Key In La-La Land If He Thinks Current Account Deficit Sustainable

Prime Minister John Key is in “la-la land” if he thinks New Zealand can afford to continue with an overvalued dollar and a persistent current account deficit, Green Party Co-leader Dr Russel Norman said today.

Dr Norman was responding to comments from Mr Key who said that it was “economic la-la land” to propose reforms that would bring down the high New Zealand dollar and allow our economy to rebalance.

“The National Government’s current policy is not working for New Zealand. Our trading partners, using the tools proposed by the Green Party, are actively lowering their currencies while our government has done nothing,” said Dr Norman

“Major trading partners, including Japan, the US, and the UK have successfully used quantitative easing to lower their currencies.

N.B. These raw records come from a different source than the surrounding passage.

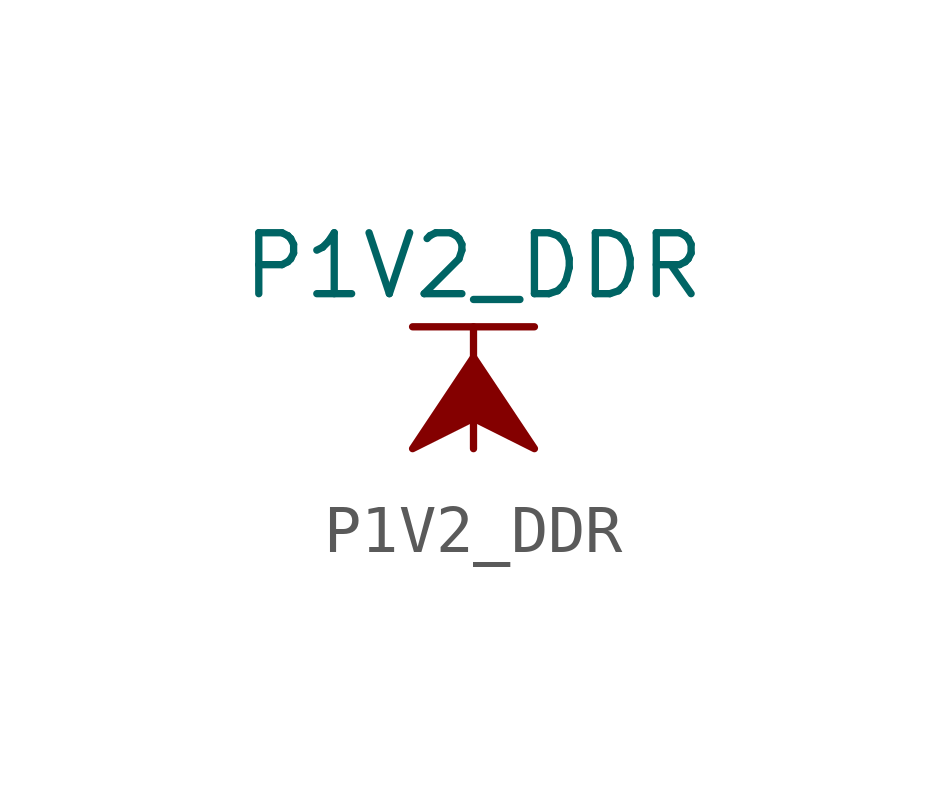
<source format=kicad_sym>
(kicad_symbol_lib
  (version 20211014)
  (generator kicad_symbol_editor)
  (symbol "P1V2_DDR"
    (power)
    (pin_names
      (offset 0))
    (property "Reference" "#PWR"
      (at 0 -3.81 0)
      (effects (font (size 1.27 1.27)) hide))
    (property "Value" "P1V2_DDR"
      (at 0 3.81 0)
      (effects (font (size 1.27 1.27))))
    (symbol "P1V2_DDR_0_1"
      (polyline (pts (xy -1.27 2.54) (xy 1.27 2.54)) (stroke (width 0.152) (type default) (color 0 0 0 0)) (fill (type none)))
      (polyline (pts (xy 0 0) (xy 0 2.54)) (stroke (width 0.152) (type default) (color 0 0 0 0)) (fill (type none)))
      (polyline (pts (xy 0 1.905) (xy -1.27 0) (xy 0 0.635) (xy 1.27 0) (xy 0 1.905)) (stroke (width 0.152) (type default) (color 0 0 0 0)) (fill (type outline))))
    (symbol "P1V2_DDR_1_1"
      (pin power_in line (at 0 0 90) (length 0) hide (name "P1V2_DDR" (effects (font (size 1.27 1.27)))) (number "1" (effects (font (size 1.27 1.27))))))))
</source>
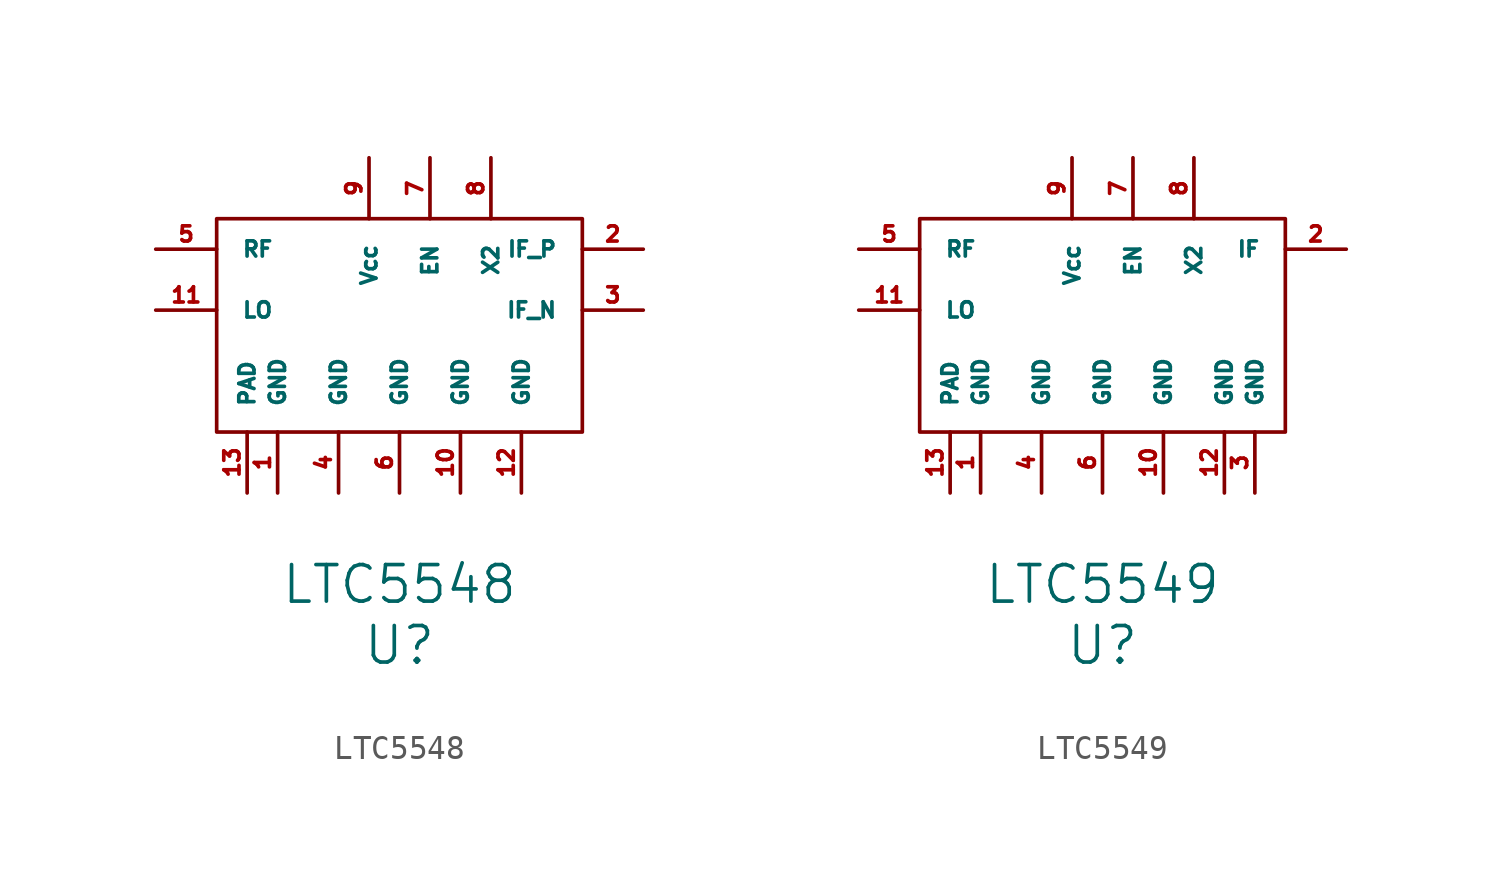
<source format=kicad_sym>
(kicad_symbol_lib
  (version 20241209)
  (generator "kicad_symbol_editor")
  (generator_version "9.0")
  (symbol "LTC5548"
    (pin_names
      (offset 1.016))
    (property "Reference" "U"
      (at 0 -16.51 0)
      (effects (font (size 1.524 1.524))))
    (property "Value" "LTC5548"
      (at 0 -13.97 0)
      (effects (font (size 1.524 1.524))))
    (symbol "LTC5548_0_1"
      (rectangle (start -7.62 1.27) (end 7.62 -7.62) (stroke (width 0) (type solid)) (fill (type none))))
    (symbol "LTC5548_1_1"
      (pin bidirectional line (at -10.16 0 0) (length 2.54) (name "RF" (effects (font (size 0.635 0.635)))) (number "5" (effects (font (size 0.635 0.635)))))
      (pin input line (at -10.16 -2.54 0) (length 2.54) (name "LO" (effects (font (size 0.635 0.635)))) (number "11" (effects (font (size 0.635 0.635)))))
      (pin power_in line (at -6.35 -10.16 90) (length 2.54) (name "PAD" (effects (font (size 0.635 0.635)))) (number "13" (effects (font (size 0.635 0.635)))))
      (pin power_in line (at -5.08 -10.16 90) (length 2.54) (name "GND" (effects (font (size 0.635 0.635)))) (number "1" (effects (font (size 0.635 0.635)))))
      (pin power_in line (at -2.54 -10.16 90) (length 2.54) (name "GND" (effects (font (size 0.635 0.635)))) (number "4" (effects (font (size 0.635 0.635)))))
      (pin power_in line (at -1.27 3.81 270) (length 2.54) (name "Vcc" (effects (font (size 0.635 0.635)))) (number "9" (effects (font (size 0.635 0.635)))))
      (pin power_in line (at 0 -10.16 90) (length 2.54) (name "GND" (effects (font (size 0.635 0.635)))) (number "6" (effects (font (size 0.635 0.635)))))
      (pin input line (at 1.27 3.81 270) (length 2.54) (name "EN" (effects (font (size 0.635 0.635)))) (number "7" (effects (font (size 0.635 0.635)))))
      (pin power_in line (at 2.54 -10.16 90) (length 2.54) (name "GND" (effects (font (size 0.635 0.635)))) (number "10" (effects (font (size 0.635 0.635)))))
      (pin input line (at 3.81 3.81 270) (length 2.54) (name "X2" (effects (font (size 0.635 0.635)))) (number "8" (effects (font (size 0.635 0.635)))))
      (pin power_in line (at 5.08 -10.16 90) (length 2.54) (name "GND" (effects (font (size 0.635 0.635)))) (number "12" (effects (font (size 0.635 0.635)))))
      (pin bidirectional line (at 10.16 0 180) (length 2.54) (name "IF_P" (effects (font (size 0.635 0.635)))) (number "2" (effects (font (size 0.635 0.635)))))
      (pin bidirectional line (at 10.16 -2.54 180) (length 2.54) (name "IF_N" (effects (font (size 0.635 0.635)))) (number "3" (effects (font (size 0.635 0.635)))))))
  (symbol "LTC5549"
    (pin_names
      (offset 1.016))
    (property "Reference" "U"
      (at 0 -16.51 0)
      (effects (font (size 1.524 1.524))))
    (property "Value" "LTC5549"
      (at 0 -13.97 0)
      (effects (font (size 1.524 1.524))))
    (symbol "LTC5549_0_1"
      (rectangle (start -7.62 1.27) (end 7.62 -7.62) (stroke (width 0) (type solid)) (fill (type none))))
    (symbol "LTC5549_1_1"
      (pin bidirectional line (at -10.16 0 0) (length 2.54) (name "RF" (effects (font (size 0.635 0.635)))) (number "5" (effects (font (size 0.635 0.635)))))
      (pin input line (at -10.16 -2.54 0) (length 2.54) (name "LO" (effects (font (size 0.635 0.635)))) (number "11" (effects (font (size 0.635 0.635)))))
      (pin power_in line (at -6.35 -10.16 90) (length 2.54) (name "PAD" (effects (font (size 0.635 0.635)))) (number "13" (effects (font (size 0.635 0.635)))))
      (pin power_in line (at -5.08 -10.16 90) (length 2.54) (name "GND" (effects (font (size 0.635 0.635)))) (number "1" (effects (font (size 0.635 0.635)))))
      (pin power_in line (at -2.54 -10.16 90) (length 2.54) (name "GND" (effects (font (size 0.635 0.635)))) (number "4" (effects (font (size 0.635 0.635)))))
      (pin power_in line (at -1.27 3.81 270) (length 2.54) (name "Vcc" (effects (font (size 0.635 0.635)))) (number "9" (effects (font (size 0.635 0.635)))))
      (pin power_in line (at 0 -10.16 90) (length 2.54) (name "GND" (effects (font (size 0.635 0.635)))) (number "6" (effects (font (size 0.635 0.635)))))
      (pin input line (at 1.27 3.81 270) (length 2.54) (name "EN" (effects (font (size 0.635 0.635)))) (number "7" (effects (font (size 0.635 0.635)))))
      (pin power_in line (at 2.54 -10.16 90) (length 2.54) (name "GND" (effects (font (size 0.635 0.635)))) (number "10" (effects (font (size 0.635 0.635)))))
      (pin input line (at 3.81 3.81 270) (length 2.54) (name "X2" (effects (font (size 0.635 0.635)))) (number "8" (effects (font (size 0.635 0.635)))))
      (pin power_in line (at 5.08 -10.16 90) (length 2.54) (name "GND" (effects (font (size 0.635 0.635)))) (number "12" (effects (font (size 0.635 0.635)))))
      (pin power_in line (at 6.35 -10.16 90) (length 2.54) (name "GND" (effects (font (size 0.635 0.635)))) (number "3" (effects (font (size 0.635 0.635)))))
      (pin bidirectional line (at 10.16 0 180) (length 2.54) (name "IF" (effects (font (size 0.635 0.635)))) (number "2" (effects (font (size 0.635 0.635))))))))
</source>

The IMF recently backed the Switzerland’s quantitative easing, saying the measure was “appropriate” in the circumstances.

“Other countries have introduced new domestic capital requirements on banks and controls on foreign capital to prevent wild swings in their exchange rates.

“Our exporters are being left high and dry by John Key’s economic management.”

Since the introduction of the Reserve Bank Act in 1989, New Zealand has run a cumulative $147 billion current account deficit. In the next five years, Treasury projects we’ll accumulate another $63 billion in current account deficits.

“New Zealand’s debt to the rest of the world is projected to grow every year under National’s policies. How do we pay for this debt? By selling our assets. By selling our farms. And by borrowing more,” said Dr Norman.

“That is no path to a more prosperous New Zealand.

“We can reduce the pressure on the exchange rate and the tradable sector by empowering the Reserve Bank with a mandate beyond inflation control to include managing exchange rate levels and volatility.

“There are a range of tools that work, which we can choose from.

“New Zealanders deserve a monetary policy that works for them. They deserve politicians that are willing to have a mature debate on the issue and put New Zealand’s interest first, rather than those of the currency traders,” concluded Dr Norman.